◆ Exercise goal
Repeat every line below exactly, word for word.

(Transcribed page contents)

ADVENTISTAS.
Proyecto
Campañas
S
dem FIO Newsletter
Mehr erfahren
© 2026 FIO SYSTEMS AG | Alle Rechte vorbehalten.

◆ Result below
ADVENTISTAS.
Proyecto
Campañas
S
dem FIO Newsletter
Mehr erfahren
© 2026 FIO SYSTEMS AG | Alle Rechte vorbehalten.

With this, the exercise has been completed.